Netflix Sees Spike in Subscriber Base, Profits Remain Slim
October 22, 2013
Netflix posted its third quarter earnings yesterday, announcing that it has added 1.3 million U.S. customers. The video service ended the quarter with 29.93 million paid domestic users. While Netflix’s latest figures suggest the service has surpassed HBO and Showtime in number of U.S. customers, the company’s profit margin remains low in comparison to leading premium cable networks. Regardless, stock was up nearly 10 percent following the earnings results.
CEO Reed Hastings said that Netflix delivered more than 5 billion hours of streaming video content over the last three months. In April, he announced that members had viewed more than 4 billion hours of video during the first quarter.
According to SNL Kagan, HBO currently has 28.7 million U.S. customers and Showtime has 23 million.
“Hold on to your hats, original programming lovers, that puts Netflix in the lead for the first time,” reports TechCrunch. “Of course, just as it is on the hardware front, Netflix still has a very long way to go when it comes to the total number of paying customers worldwide. In Q3, Netflix came in at about 38 million total paid subscribers for both the U.S. and foreign markets, whereas HBO boasts about 114 million subscribers.”
“Despite its steady user growth and increasingly high profile in Hollywood, helped by its push into original TV series like Emmy-winner ‘House of Cards,’ Netflix still isn’t making big profits,” reports The Wall Street Journal.

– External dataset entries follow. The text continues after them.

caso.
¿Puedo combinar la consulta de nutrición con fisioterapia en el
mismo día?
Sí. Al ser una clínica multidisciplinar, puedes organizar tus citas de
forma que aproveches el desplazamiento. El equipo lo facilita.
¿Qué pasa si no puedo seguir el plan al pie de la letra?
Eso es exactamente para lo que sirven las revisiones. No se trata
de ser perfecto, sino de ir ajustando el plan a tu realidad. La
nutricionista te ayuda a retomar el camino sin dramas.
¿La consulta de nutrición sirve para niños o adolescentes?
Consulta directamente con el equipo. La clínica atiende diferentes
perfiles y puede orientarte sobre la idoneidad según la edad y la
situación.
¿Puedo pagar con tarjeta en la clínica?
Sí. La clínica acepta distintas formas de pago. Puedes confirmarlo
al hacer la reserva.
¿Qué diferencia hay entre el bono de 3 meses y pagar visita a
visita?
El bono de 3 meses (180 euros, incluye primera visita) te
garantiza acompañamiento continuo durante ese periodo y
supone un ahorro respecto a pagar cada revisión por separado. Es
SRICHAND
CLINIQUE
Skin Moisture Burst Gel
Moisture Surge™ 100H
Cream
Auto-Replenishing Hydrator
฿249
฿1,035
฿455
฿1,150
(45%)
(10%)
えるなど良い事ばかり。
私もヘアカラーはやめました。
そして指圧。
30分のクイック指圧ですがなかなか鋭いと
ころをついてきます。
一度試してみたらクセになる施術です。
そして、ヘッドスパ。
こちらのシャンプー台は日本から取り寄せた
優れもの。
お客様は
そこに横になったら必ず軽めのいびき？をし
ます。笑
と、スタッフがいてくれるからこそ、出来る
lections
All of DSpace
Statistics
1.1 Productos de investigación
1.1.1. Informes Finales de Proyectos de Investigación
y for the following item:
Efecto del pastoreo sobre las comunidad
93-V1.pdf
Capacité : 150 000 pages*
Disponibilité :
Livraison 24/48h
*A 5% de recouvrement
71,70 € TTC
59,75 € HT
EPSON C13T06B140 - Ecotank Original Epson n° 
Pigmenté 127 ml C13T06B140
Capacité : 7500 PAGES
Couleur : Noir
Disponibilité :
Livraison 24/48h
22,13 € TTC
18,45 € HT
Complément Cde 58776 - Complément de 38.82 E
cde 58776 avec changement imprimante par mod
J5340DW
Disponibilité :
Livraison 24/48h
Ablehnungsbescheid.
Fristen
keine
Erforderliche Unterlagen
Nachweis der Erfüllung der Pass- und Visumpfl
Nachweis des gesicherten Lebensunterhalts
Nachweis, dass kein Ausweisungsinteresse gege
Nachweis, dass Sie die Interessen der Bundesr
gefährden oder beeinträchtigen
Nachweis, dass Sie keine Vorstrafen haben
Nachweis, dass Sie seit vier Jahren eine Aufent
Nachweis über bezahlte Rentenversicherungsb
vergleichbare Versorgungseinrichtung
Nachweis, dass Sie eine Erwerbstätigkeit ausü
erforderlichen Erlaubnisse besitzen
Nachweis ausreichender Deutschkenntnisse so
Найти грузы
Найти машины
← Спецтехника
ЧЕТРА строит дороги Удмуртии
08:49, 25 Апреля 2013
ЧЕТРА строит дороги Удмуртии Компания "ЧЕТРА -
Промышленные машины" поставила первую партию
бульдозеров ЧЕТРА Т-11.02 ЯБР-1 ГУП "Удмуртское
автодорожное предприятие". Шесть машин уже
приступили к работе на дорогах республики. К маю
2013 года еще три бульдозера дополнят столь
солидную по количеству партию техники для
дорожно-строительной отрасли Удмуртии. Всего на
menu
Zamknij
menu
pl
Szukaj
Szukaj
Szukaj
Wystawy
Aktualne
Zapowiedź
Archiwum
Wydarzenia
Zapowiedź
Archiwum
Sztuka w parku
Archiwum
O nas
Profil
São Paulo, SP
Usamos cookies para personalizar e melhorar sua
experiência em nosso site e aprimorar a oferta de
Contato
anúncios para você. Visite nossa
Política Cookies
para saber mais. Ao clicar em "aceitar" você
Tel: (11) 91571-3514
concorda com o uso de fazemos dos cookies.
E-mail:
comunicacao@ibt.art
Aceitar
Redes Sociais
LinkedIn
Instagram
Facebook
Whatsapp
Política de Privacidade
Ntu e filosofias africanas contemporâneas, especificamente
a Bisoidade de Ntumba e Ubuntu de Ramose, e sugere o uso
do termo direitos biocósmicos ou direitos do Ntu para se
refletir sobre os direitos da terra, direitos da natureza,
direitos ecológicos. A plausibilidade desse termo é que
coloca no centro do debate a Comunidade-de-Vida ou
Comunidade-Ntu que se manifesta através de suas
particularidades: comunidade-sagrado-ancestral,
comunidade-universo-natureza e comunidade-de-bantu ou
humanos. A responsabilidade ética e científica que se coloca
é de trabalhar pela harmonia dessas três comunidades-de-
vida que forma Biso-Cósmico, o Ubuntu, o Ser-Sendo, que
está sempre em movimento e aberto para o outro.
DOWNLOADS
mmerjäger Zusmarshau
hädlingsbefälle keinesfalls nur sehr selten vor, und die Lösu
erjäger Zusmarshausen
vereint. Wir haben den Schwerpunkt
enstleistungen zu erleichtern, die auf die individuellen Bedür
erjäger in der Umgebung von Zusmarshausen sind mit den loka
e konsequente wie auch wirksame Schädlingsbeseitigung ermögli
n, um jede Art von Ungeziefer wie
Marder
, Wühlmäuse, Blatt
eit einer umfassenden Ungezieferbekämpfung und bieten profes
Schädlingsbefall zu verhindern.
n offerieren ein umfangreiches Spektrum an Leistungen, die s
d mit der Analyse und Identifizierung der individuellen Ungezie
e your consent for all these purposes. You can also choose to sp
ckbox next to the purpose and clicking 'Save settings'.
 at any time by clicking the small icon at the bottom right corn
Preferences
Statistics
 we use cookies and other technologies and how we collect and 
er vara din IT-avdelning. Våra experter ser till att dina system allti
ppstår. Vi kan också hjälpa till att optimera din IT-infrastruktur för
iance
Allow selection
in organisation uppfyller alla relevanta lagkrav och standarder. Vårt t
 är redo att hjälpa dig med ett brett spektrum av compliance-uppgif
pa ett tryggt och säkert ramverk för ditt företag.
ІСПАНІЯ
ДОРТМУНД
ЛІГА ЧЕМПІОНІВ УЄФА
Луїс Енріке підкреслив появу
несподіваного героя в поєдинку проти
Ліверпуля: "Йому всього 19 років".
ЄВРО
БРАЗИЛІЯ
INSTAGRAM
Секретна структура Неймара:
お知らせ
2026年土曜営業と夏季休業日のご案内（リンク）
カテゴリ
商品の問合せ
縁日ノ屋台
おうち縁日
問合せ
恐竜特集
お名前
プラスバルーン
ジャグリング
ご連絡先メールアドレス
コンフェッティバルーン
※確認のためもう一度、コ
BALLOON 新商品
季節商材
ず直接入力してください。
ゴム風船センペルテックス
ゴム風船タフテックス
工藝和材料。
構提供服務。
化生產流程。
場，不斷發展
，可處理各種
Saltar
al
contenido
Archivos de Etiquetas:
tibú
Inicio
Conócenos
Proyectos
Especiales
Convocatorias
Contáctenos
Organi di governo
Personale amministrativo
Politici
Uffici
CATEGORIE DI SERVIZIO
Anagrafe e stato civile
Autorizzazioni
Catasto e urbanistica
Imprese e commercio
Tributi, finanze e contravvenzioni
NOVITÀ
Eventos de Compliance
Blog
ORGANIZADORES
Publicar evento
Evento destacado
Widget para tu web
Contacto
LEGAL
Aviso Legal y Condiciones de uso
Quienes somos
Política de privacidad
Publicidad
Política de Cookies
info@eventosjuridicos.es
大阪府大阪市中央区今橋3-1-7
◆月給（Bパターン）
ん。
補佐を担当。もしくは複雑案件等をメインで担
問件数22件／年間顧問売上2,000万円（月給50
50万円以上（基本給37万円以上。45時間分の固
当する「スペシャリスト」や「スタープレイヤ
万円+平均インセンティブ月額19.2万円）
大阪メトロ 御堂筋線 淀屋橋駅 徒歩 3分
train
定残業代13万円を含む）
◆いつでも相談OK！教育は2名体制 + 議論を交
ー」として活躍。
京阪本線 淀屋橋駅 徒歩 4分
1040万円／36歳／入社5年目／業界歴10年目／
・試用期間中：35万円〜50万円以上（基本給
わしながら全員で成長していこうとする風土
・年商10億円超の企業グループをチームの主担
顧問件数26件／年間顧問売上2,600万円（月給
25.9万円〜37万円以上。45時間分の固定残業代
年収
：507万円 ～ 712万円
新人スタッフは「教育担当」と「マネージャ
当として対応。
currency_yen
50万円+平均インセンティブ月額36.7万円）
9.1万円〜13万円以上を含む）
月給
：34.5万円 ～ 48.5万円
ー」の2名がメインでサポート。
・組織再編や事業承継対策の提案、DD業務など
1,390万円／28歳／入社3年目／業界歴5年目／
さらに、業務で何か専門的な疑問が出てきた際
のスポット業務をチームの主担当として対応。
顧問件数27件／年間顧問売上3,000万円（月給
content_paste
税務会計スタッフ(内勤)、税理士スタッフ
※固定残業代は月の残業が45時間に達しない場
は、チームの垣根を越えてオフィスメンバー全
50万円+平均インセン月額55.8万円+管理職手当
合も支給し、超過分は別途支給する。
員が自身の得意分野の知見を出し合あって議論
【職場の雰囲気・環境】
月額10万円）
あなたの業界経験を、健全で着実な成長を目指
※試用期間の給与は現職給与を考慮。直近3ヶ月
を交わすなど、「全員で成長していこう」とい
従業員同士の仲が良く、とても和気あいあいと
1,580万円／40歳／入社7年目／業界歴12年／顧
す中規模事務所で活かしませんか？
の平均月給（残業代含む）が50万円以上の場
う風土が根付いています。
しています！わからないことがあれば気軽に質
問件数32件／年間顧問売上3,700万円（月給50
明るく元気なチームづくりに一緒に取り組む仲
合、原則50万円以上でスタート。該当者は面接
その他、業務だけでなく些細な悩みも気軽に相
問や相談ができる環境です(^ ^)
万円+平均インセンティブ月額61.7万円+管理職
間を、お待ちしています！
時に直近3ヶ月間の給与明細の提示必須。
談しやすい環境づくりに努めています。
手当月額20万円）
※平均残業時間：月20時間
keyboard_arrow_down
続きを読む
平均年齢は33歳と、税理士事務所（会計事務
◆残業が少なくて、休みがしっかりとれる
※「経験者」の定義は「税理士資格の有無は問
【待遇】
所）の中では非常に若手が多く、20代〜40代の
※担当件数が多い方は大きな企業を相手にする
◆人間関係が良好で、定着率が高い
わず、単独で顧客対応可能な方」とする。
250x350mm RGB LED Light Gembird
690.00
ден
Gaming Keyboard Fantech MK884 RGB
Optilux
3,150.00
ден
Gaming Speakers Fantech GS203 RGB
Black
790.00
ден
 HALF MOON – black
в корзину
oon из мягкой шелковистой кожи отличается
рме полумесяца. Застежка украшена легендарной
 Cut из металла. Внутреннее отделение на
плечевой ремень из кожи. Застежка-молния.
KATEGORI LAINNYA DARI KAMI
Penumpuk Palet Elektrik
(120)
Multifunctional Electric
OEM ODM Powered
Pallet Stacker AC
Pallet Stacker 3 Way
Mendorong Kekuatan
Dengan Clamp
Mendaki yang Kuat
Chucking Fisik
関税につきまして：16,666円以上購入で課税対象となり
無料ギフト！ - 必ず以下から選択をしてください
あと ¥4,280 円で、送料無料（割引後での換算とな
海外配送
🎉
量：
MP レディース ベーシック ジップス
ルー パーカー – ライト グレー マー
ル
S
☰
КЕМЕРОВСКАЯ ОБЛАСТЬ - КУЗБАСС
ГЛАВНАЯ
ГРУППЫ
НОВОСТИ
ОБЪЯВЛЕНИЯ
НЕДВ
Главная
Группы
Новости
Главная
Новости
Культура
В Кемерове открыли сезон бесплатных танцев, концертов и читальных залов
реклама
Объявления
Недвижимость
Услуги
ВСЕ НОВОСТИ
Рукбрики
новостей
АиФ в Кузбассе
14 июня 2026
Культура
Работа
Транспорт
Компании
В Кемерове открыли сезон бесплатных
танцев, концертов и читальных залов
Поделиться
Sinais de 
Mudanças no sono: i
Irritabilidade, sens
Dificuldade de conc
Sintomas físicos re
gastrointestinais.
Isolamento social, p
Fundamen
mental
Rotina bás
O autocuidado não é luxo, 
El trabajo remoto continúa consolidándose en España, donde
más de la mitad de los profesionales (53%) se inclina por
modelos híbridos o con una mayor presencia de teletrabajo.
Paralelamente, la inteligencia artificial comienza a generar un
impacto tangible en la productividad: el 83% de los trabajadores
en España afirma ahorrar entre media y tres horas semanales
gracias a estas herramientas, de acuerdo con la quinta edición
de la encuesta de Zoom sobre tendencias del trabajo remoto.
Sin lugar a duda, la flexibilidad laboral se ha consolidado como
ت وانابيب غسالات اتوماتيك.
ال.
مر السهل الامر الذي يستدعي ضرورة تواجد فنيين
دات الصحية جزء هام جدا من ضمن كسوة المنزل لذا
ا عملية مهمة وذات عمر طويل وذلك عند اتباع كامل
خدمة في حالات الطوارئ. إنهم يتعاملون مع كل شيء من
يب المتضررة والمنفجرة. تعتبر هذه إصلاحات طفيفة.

“For the fiscal third quarter, Netflix posted net income of $32 million, or 52 cents per share, up from $8 million, or 13 cents per share, a year earlier,” notes WSJ. “HBO, by contrast, generated more than $1.6 billion in profit for Time Warner last year. Netflix’s free cash flow in the quarter was $7 million.”
However, HBO can spread programming investment costs “over the 65 countries where it operates HBO-branded networks and other countries where it sells its content,” explains the article. It also benefits from being offered through cable operators — and the fact that it owns its original programming.
“The challenge for Netflix is to keep up enough growth in $7.99-per-month subscriptions to balance out its significant investments in library programming and original TV shows,” suggests WSJ. “There are signs of momentum: Third-quarter ‘contribution profit’ in the U.S. streaming business — defined as revenue minus cost of revenue and marketing — was 23.7 percent of revenue, continuing an expansion seen in the past several quarters.”